I think its also about scaling the technology up from RHIB’s to larger craft, some of their concepts would involve an unmanned vessel of around this size working autonomously supporting drones and smaller unmanned craft, e.g. deploying drones to hunt for mines then self destruct to destroy them.

Last edited 1 month ago by Watcherzero
Coll
Coll
1 month ago

Looks like the Royal Navy wants its own ghost fleet like what the Americans are implementing into their fleet. Also, looks like a ferry you would get over to the IOW.

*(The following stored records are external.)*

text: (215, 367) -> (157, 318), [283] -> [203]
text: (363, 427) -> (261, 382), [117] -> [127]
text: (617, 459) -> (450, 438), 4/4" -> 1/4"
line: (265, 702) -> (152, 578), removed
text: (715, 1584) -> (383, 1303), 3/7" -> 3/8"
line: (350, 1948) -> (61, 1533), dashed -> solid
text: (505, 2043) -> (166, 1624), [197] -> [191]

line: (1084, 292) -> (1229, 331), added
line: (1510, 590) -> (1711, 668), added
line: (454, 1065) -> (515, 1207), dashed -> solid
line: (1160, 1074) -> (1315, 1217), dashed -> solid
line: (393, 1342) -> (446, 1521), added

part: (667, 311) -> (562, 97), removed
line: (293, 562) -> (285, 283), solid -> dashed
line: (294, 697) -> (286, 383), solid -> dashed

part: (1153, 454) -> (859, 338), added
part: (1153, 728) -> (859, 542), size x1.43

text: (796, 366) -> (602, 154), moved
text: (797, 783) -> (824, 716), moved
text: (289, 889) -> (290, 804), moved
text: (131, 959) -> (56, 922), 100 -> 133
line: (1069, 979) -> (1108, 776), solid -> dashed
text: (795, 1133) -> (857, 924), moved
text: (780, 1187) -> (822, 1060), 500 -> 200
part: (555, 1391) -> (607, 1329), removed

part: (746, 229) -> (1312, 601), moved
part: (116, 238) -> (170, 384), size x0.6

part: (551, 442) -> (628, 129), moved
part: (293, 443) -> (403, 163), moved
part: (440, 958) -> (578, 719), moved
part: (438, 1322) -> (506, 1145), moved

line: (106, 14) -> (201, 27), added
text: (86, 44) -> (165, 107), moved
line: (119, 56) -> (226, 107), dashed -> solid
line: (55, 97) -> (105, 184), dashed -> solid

Last edited 1 month ago by Coll
Monkey spanker
Monkey spanker
1 month ago

There must be some boat nearly ready somewhere. The goal for a new ship that isn’t owned with all the spec they ask for in a few months at a certain price surely is difficult unless one is ready?
Do shipyards build ships before they have a buyer?

Jay
Jay
1 month ago

With all that autonomy, hope it’s been cyber hardened, I remember hackers took control of a Jeep Cherokee in the USA, they didn’t do any harm, but proved that such systems are now able to be completely remotely operated.

Mr Bell
Mr Bell
1 month ago

Medium or large POD carrying vessel for stand off antiship/ land attack missiles aka USN MUSV/ LSUV

Quentin D63
Quentin D63
1 month ago
Reply to  Mr Bell

The image above seems to suggest five 0.5 guns on this vessel which is a bit over the top. What’s the need for three in the front when one should suffice or a 20-30mm RWS? No protection for any of the gunners either.

Tim Hirst
Tim Hirst
1 month ago
Reply to  Quentin D63

It’s just a quick and dirty graphic to illustrate a story, not a true representation of anything.

eclipse
eclipse
1 month ago

We need a larger fleet of these. 10 at £15-20m with a proper weapons fit, fully autonomous capability, and RN systems and radars would be affordable and boost our patrol capability, especially around our borders. Spot something, use cameras then call in a River or whatever is deemed appropriate.

Quentin D63
Quentin D63
1 month ago
Reply to  eclipse

This looks like it could be good with Sea Brimstone and a 40/57/30mm RWS and a UAV.
D

Alan Murphy
Alan Murphy
1 month ago

Crew transfer vessels (CTVs) are being built on a continuous basis to access offshore wind turbines and the RNX spec acknowledges their generic similarities.

Buying a CTV already in production is quite possible.

Journalist is incorrect when referring to the off shore oil & gas industry; we shy away from small vessels, in favour of walk-to-work vessels and helicopters.